What lines of the material below include the string "controller"? Copy all of them.

Listed entries

==================================================

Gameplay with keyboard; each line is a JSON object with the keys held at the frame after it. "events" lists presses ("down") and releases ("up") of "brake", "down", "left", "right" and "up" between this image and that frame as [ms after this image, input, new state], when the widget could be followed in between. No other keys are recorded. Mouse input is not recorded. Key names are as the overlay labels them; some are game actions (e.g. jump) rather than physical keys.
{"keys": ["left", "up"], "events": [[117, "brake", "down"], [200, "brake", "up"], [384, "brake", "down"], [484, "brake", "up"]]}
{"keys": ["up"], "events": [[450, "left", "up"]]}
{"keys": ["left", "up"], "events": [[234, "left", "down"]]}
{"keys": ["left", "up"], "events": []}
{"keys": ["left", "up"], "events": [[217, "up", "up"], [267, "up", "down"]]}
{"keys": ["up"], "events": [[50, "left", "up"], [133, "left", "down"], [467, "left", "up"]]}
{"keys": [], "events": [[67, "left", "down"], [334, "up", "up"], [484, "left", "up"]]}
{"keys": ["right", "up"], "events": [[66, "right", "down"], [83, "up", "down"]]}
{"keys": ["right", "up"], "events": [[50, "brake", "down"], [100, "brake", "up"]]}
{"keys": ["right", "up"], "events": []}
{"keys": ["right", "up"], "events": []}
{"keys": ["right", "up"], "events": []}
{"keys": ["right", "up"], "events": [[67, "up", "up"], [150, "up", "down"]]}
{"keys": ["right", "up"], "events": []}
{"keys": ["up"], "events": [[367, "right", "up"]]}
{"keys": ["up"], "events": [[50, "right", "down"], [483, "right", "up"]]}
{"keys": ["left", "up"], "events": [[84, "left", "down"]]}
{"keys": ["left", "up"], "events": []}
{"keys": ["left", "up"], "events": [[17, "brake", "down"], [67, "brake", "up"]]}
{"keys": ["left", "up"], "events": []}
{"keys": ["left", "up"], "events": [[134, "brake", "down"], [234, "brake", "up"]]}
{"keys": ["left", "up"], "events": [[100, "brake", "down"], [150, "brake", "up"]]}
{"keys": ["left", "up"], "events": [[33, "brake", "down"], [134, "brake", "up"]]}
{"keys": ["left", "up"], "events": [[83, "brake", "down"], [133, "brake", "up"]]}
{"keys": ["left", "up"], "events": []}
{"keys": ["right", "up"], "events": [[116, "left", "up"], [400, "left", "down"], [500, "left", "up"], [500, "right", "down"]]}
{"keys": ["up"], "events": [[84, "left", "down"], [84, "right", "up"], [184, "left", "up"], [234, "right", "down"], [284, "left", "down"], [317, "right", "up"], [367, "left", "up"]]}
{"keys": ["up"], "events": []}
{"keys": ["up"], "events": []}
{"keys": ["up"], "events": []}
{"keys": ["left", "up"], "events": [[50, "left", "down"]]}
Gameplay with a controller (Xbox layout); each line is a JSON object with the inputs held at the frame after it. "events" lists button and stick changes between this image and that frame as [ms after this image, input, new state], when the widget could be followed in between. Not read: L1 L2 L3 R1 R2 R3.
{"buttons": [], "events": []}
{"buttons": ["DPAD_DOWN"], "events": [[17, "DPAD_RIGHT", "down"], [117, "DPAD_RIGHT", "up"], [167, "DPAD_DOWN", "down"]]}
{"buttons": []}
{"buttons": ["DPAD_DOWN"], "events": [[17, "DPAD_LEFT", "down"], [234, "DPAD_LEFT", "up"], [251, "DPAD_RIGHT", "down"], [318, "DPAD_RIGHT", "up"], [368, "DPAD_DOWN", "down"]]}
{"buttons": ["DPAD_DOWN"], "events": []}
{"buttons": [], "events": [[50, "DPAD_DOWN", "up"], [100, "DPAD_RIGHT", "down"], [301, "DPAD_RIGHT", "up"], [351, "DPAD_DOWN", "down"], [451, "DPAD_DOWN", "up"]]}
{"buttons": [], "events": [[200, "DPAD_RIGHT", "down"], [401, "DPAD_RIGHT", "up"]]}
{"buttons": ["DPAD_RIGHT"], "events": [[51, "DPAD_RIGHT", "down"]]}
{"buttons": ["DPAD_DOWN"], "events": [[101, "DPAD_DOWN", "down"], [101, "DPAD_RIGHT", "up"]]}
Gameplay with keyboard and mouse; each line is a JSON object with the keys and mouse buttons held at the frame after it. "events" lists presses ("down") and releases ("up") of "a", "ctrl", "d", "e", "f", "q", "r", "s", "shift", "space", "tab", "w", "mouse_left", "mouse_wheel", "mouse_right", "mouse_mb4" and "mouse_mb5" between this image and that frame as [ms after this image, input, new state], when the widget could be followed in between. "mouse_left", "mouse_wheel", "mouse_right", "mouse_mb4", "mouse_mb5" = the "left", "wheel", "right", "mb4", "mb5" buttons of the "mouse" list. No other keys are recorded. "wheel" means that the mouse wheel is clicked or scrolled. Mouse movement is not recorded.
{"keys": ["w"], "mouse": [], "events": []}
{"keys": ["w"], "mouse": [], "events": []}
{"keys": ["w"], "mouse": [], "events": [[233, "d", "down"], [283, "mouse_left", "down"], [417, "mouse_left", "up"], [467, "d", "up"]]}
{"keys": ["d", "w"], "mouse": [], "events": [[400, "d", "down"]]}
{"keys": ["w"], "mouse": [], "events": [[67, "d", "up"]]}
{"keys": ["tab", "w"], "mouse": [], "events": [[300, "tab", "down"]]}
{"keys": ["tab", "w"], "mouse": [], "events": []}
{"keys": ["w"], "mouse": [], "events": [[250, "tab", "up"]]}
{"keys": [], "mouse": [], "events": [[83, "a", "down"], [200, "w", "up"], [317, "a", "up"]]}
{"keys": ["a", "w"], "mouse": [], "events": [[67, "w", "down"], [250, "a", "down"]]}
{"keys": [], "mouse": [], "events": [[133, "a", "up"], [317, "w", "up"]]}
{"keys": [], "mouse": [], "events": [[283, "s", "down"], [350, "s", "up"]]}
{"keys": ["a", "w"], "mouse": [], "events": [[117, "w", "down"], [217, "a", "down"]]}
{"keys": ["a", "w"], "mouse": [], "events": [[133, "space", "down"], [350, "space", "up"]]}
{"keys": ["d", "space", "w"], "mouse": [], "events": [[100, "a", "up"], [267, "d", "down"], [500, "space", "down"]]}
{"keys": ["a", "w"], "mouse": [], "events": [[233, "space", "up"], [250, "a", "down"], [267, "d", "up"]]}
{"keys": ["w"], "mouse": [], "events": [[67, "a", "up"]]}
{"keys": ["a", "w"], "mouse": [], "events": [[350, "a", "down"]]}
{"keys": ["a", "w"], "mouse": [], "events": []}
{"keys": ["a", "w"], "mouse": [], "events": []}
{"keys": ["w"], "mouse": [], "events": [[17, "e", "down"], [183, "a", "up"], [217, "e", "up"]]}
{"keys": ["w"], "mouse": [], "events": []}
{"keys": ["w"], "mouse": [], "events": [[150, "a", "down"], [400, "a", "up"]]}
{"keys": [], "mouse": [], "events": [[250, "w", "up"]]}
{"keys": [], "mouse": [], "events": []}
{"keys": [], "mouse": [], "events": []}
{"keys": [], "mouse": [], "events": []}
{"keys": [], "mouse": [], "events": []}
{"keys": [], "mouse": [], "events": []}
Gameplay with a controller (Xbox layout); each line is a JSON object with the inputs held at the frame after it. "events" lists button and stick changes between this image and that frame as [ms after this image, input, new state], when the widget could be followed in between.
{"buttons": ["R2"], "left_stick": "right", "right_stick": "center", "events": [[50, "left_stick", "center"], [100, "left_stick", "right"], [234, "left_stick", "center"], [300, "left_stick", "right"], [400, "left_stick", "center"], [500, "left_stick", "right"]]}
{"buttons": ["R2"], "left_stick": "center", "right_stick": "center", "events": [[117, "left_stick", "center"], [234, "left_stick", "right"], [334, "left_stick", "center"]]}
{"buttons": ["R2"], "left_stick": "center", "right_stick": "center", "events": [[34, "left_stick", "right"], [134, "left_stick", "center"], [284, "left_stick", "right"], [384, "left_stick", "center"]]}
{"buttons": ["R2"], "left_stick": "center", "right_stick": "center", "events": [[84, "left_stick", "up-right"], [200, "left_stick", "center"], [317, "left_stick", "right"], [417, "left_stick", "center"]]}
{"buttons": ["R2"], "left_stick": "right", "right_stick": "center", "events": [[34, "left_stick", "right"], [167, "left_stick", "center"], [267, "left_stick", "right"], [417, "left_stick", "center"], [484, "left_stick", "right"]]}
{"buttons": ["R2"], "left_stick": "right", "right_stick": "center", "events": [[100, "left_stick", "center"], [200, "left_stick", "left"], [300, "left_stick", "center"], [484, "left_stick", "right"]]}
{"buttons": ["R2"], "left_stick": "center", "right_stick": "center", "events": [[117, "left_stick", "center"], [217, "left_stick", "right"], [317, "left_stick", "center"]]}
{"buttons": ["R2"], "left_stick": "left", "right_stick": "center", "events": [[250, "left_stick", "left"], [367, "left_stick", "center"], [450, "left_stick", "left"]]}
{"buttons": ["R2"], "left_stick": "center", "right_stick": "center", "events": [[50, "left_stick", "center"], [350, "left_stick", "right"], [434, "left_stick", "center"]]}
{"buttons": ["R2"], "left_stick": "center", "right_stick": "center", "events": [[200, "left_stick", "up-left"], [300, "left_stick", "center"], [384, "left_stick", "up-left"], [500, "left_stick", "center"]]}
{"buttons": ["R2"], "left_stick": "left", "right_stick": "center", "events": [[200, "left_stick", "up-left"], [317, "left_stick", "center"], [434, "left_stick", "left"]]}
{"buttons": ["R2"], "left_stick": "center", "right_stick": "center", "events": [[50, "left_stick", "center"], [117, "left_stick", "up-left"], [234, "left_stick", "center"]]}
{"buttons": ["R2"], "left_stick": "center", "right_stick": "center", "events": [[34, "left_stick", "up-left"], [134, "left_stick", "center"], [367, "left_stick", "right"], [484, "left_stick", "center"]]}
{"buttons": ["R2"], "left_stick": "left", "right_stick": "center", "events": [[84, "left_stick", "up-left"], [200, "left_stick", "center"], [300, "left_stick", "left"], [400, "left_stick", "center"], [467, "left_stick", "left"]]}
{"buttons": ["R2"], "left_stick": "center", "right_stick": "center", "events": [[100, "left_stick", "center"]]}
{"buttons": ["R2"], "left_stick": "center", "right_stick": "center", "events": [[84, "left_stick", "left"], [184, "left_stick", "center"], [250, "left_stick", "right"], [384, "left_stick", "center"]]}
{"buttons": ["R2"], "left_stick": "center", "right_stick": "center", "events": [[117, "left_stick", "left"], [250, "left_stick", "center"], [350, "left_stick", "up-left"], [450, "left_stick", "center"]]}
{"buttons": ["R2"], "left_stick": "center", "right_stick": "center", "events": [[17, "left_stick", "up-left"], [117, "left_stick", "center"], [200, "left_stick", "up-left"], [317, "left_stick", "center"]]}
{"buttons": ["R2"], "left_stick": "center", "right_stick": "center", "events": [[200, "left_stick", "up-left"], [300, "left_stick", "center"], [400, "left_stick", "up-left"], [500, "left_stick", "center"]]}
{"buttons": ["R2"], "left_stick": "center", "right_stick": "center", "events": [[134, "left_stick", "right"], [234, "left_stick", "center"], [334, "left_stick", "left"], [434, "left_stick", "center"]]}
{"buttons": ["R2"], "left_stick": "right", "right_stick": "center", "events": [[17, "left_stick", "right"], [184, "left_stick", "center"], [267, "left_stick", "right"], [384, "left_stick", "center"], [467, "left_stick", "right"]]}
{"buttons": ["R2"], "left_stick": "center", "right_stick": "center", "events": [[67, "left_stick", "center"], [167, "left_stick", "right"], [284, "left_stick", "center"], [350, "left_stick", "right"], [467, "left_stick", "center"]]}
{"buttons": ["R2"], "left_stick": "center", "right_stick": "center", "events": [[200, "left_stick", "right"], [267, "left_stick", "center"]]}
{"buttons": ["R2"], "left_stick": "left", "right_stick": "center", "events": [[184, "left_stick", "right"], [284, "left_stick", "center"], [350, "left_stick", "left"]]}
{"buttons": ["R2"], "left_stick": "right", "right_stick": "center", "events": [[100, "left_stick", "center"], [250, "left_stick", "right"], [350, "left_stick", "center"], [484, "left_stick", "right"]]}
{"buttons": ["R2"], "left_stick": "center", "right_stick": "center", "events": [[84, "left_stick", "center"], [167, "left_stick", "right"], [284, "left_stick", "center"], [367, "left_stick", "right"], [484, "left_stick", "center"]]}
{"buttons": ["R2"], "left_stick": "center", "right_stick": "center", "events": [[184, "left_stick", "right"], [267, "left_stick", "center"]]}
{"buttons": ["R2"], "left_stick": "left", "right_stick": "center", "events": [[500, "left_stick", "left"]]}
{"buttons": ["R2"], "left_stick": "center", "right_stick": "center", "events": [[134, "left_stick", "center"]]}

==================================================

Output of the exercise
Gameplay with a controller (Xbox layout); each line is a JSON object with the inputs held at the frame after it. "events" lists button and stick changes between this image and that frame as [ms after this image, input, new state], when the widget could be followed in between. Not read: L1 L2 L3 R1 R2 R3.
Gameplay with a controller (Xbox layout); each line is a JSON object with the inputs held at the frame after it. "events" lists button and stick changes between this image and that frame as [ms after this image, input, new state], when the widget could be followed in between.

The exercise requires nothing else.